De Vos: ‘Them thar hills’
July 6, 2017
It's getting tougher and tougher to make a fortune these days, but if you have a small one, this column may bootstrap you into the big time! And it's so unbelievably simple you'll want to jump on it before someone else does. You just have to go pick it up, but you have to know where. Oh, and you'll need a truck and a long weekend along with substantial financial reserves. More about this last detail later.
Just waiting for anyone; it could be you, there lies an estimated 400 million dollars' worth of gold bars to be had in the heart of the San Juan Mountains near Wolf Creek Pass, 100 miles east and a little north of Durango. There's three hidden caches of gold in them thar' hills waiting for the first person to come up with a good map.
Sometime around 1780, a Frenchman named Remy Ledoux was in a bar, buying drinks for a bunch of Spanish trappers who'd foolishly flashed some impressive gold nuggets. They let slip that they had stumbled across a rich vein of gold ore while trapping beaver in Colorado's San Juan Mountains. Braced with sufficient moonshine, the naive trappers told their new-found friend exactly where to find it, even drawing a map to prove their words.
The Spaniards were quickly dispatched. Dispatched, in frontier parlance, means they were shot, stabbed, beheaded, or otherwise . . . you know, dispatched. Ledoux hired 40 men and set out for Colorado, following the Arkansas River to Pueblo then on to the Sangre de Cristo Mountains. Not far from Wolf Creek Pass they camped at what would become known as Treasure Mountain. They found gold beyond their dreams.
The Frenchmen stayed and worked their mine for more than a year, melting the ore into ingots and stashing them in three well-hidden caches. They spent the winter in nearby Taos, New Mexico, planning their new lives among the glitterati of New Orleans society. That final spring, as they were heading back to camp, fate was unkind to them and they were all dispatched. Those who didn't die of scurvy got dispatched by a bunch of irate Arapahos. All of them, that is, except one.

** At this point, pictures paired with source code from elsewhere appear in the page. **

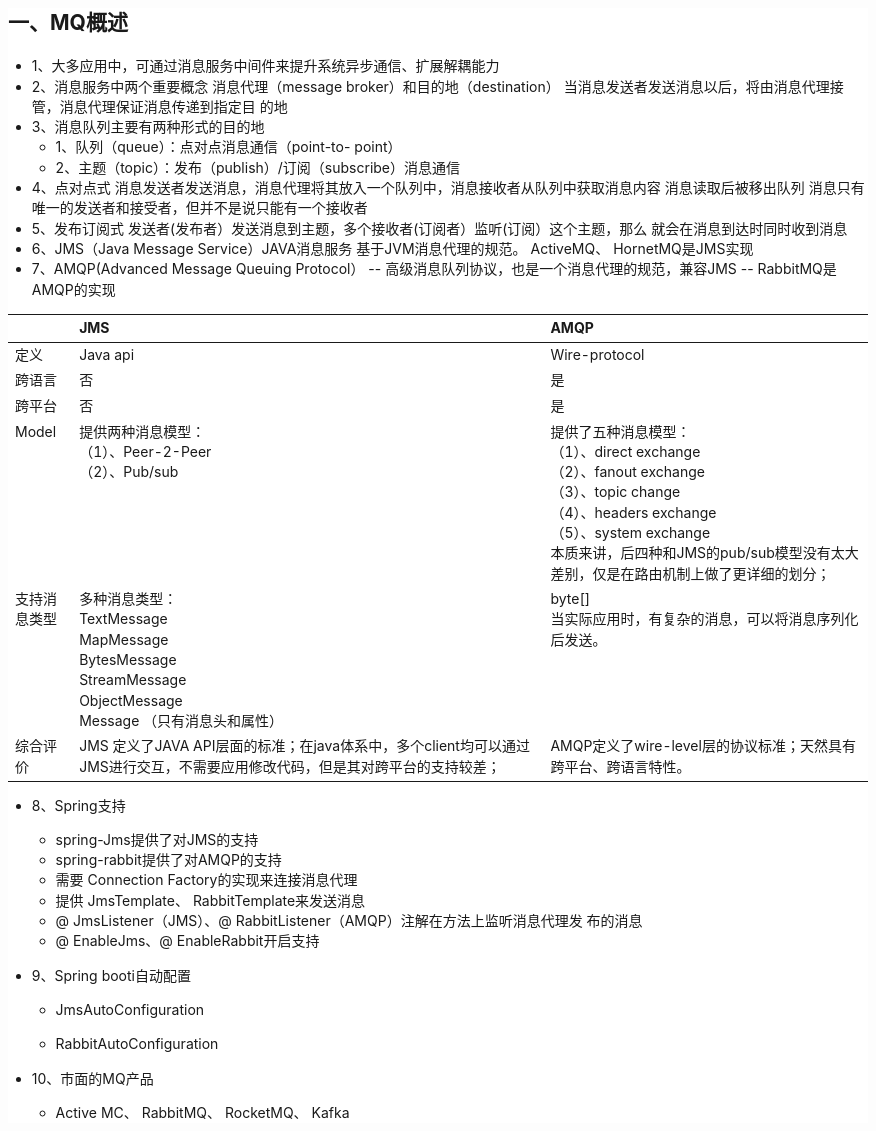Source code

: ## 一、MQ概述

- 1、大多应用中，可通过消息服务中间件来提升系统异步通信、扩展解耦能力
- 2、消息服务中两个重要概念
  消息代理（message broker）和目的地（destination）
  当消息发送者发送消息以后，将由消息代理接管，消息代理保证消息传递到指定目
  的地
- 3、消息队列主要有两种形式的目的地
  - 1、队列（queue）：点对点消息通信（point-to- point）
  - 2、主题（topic）：发布（publish）/订阅（subscribe）消息通信
- 4、点对点式
  消息发送者发送消息，消息代理将其放入一个队列中，消息接收者从队列中获取消息内容
  消息读取后被移出队列
  消息只有唯一的发送者和接受者，但并不是说只能有一个接收者
- 5、发布订阅式
  发送者(发布者）发送消息到主题，多个接收者(订阅者）监听(订阅）这个主题，那么
  就会在消息到达时同时收到消息
- 6、JMS（Java Message Service）JAVA消息服务
  基于JVM消息代理的规范。 ActiveMQ、 HornetMQ是JMS实现
- 7、AMQP(Advanced Message Queuing Protocol）
  -- 高级消息队列协议，也是一个消息代理的规范，兼容JMS
  -- RabbitMQ是AMQP的实现

|              | JMS                                                          | AMQP                                                         |
| ------------ | :----------------------------------------------------------- | :----------------------------------------------------------- |
| 定义         | Java api                                                     | Wire-protocol                                                |
| 跨语言       | 否                                                           | 是                                                           |
| 跨平台       | 否                                                           | 是                                                           |
| Model        | 提供两种消息模型：<br />（1）、Peer-2-Peer<br />（2）、Pub/sub | 提供了五种消息模型：<br />（1）、direct exchange<br />（2）、fanout exchange<br />（3）、topic change<br />（4）、headers exchange<br />（5）、system exchange<br />本质来讲，后四种和JMS的pub/sub模型没有太大差别，仅是在路由机制上做了更详细的划分； |
| 支持消息类型 | 多种消息类型：<br />TextMessage<br />MapMessage<br />BytesMessage<br />StreamMessage<br />ObjectMessage<br />Message （只有消息头和属性） | byte[]<br />当实际应用时，有复杂的消息，可以将消息序列化后发送。 |
| 综合评价     | JMS 定义了JAVA API层面的标准；在java体系中，多个client均可以通过JMS进行交互，不需要应用修改代码，但是其对跨平台的支持较差； | AMQP定义了wire-level层的协议标准；天然具有跨平台、跨语言特性。 |

- 8、Spring支持
  - spring-Jms提供了对JMS的支持
  - spring-rabbit提供了对AMQP的支持
  - 需要 Connection Factory的实现来连接消息代理
  - 提供 JmsTemplate、 RabbitTemplate来发送消息
  - @ JmsListener（JMS）、@ RabbitListener（AMQP）注解在方法上监听消息代理发
    布的消息
  - @ EnableJms、@ EnableRabbit开启支持

- 9、Spring booti自动配置

  - JmsAutoConfiguration

  - RabbitAutoConfiguration

- 10、市面的MQ产品
    - Active MC、 RabbitMQ、 RocketMQ、 Kafka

Remy Ledoux arrived back in New Orleans empty-handed but for delirious tales of his sumptuous treasure. They scoffed at him but then Remy was summarily dispatched by natural causes and in his effects, a grandson found poorly drawn copies of grandpa's maps. He quickly mounted a Colorado expedition in a fruitless attempt to unearth the treasure. There was, indeed, a second expedition which proved that some things aren't worth repeating as the grandson got dispatched when his horse floundered in the San Juan River.
On a recent trip to Durango, I spent quite a bit of time searching old records and manuscripts and hidden behind the flyleaf of an old, neglected French diary, I found Remy Ledoux's original, detailed map to the treasure.
With my disciplined writing schedule, I simply don't have the time or a pickup truck. So, today only, in a one-time offering, this fabulous treasure can be yours. Simply send me certified funds in the amount $25 million and I will send you Ledoux's treasure map, your guide to an immense fortune.
Do not delay, act now! Send large, unmarked bills only, please.